**Requirement**
Pick up the article on the Gamer's Handbook of the Marvel Universe after its last line and keep writing it.

**Text excerpt**
= Gamer's Handbook of the Marvel Universe =

Role-playing game supplement book series

The Gamer's Handbook of the Marvel Universe is a series of role-playing game supplements published by TSR, beginning in 1988, for the Marvel Super Heroes role-playing game.

==Contents==
The Gamer's Handbook of the Marvel Universe is a series of sourcebooks for the Marvel Super Heroes Advanced Set game, initially consisting of four handbooks. Each character is described on a double-sided page, with a full-color illustration for all major heroes and villains. The sheets are three-hole punched so that they can be stored in either a three-ring or two-ring binder.

The first four volumes of the Gamer's Handbook of the Marvel Universe are supplements for the Advanced rules of heroes and villains, each full described and color-illustrated on a separate hole-punched sheet, alphabetical. Volume one features Abomination through Dreadnought, volume two features Eel through Mad-Dog, volume three features Mad Thinker through Sentry, and volume four features Serpent Society through Zzzax. The next two volumes in the series were titled 1989 Character Updates and 1990 Character Updates.

==Publication history==
The first four volumes of the Gamer's Handbook of the Marvel Universe were designed by David A. Martin, Chris Mortika, and Scott Bennie, and were published by TSR, Inc., in 1988 as 256-page five-hold punched books. The fifth volume was designed by Scott Bennie, David Martin, Chris Mortika, David Rogers, and William Tracy, and was published in 1989, and the sixth volume was designed by David Martin, Chris Mortika, Scott E. Davis, William Tracy, and Raymond Maddox, and was published in 1990; both featured covers by Jeff Butler and were the same size as the first four volumes.

==Bibliography==

Original Series #1 - #8 (TSR, 1988 - 1992)

**Record excerpts**
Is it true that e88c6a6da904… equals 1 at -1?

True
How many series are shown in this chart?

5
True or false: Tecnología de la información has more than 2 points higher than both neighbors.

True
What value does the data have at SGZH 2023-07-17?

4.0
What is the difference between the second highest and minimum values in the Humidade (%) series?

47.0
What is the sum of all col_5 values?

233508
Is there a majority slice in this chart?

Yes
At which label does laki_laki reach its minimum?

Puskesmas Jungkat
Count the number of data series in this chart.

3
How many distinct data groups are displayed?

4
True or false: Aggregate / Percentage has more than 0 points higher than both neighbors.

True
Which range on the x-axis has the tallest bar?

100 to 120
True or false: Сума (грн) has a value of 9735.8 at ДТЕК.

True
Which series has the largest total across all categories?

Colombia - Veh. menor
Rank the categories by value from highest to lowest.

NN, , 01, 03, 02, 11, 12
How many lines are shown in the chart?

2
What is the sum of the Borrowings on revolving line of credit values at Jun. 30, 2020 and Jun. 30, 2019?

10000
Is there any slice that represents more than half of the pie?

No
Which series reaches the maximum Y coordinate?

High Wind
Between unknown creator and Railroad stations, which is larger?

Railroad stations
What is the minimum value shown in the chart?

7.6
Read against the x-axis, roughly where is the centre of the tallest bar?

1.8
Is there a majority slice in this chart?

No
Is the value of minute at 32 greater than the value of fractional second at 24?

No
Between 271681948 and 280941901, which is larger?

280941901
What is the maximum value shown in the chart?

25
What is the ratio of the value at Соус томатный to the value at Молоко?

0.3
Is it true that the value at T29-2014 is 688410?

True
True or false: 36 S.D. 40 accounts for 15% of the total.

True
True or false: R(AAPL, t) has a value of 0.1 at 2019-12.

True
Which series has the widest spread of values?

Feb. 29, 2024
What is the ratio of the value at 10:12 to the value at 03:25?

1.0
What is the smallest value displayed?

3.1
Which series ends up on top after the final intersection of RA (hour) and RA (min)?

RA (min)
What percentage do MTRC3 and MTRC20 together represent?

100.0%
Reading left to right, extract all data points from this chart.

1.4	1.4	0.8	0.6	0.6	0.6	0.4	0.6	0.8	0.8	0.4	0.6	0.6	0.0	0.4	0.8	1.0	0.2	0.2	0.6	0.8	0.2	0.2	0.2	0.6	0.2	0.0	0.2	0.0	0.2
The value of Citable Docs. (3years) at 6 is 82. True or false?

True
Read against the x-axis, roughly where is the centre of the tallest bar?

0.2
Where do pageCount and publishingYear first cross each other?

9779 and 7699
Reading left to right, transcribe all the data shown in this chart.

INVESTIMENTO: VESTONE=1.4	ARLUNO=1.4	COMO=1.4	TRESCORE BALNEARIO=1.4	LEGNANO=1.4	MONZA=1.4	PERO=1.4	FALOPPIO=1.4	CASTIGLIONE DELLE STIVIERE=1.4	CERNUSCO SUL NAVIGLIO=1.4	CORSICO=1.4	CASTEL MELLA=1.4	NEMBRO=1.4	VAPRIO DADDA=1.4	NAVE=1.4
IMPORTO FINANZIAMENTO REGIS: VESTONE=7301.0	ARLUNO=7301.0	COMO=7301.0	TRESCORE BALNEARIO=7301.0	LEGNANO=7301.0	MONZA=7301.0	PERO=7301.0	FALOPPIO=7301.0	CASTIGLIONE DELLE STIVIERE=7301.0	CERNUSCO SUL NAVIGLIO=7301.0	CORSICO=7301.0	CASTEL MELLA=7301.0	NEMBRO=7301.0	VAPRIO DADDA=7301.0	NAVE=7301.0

**Answer for this exercise**
| # | Info | ISBN | Year of Publ. | Pages | Sheets | Orig. Price |
|---|---|---|---|---|---|---|
| 1 | Abomination to Dreadnought | ISBN 0-88038-540-5 | 1988 | 256 | 128 | $13.95 |
| 2 | Eel to Mad Dog | ISBN 0-88038-576-6 | 1988 | 256 | 128 | $13.95 |
| 3 | Mad Thinker to Sentry | ISBN 0-88038-601-0 | 1988 | 256 | 128 | $13.95 |
| 4 | Serpent Society to Zzzax | ISBN 0-88038-617-7 | 1988 | 256 | 128 | $13.95 |
| 5 | 1989 Characters Update | ISBN 0-88038-766-1 | 1989 | 256 | 128 | $15.95 |
| 6 | 1990 Characters Update | ISBN 0-88038-866-8 | 1990 | 256 | 128 | $15.95 |
| 7 | 1991 Characters Update | ISBN 1-56076-102-4 | 1991 | 128 | 64 | $15.95 |
| 8 | 1992 Characters Update | ISBN 1-56076-407-4 | 1992 | 128 | 64 | $15.95 |
| 9 | 1993 Characters Update | ISBN 1-56076-600-X | Publication canceled | 128 | 64 | $15.95 |

==Reception==
Jim Bambra reviewed volumes 1-3 of the Gamer's Handbook of the Marvel Universe for Dragon magazine #145 (May 1989). Rolston called the books "exquisitely produced" and commented that "these handbooks are a godsend. Anyone who plays the Marvel Super Heroes Advanced Set game can't afford to be without these, as they form the ultimate in sourcebooks. 'Nuff said!"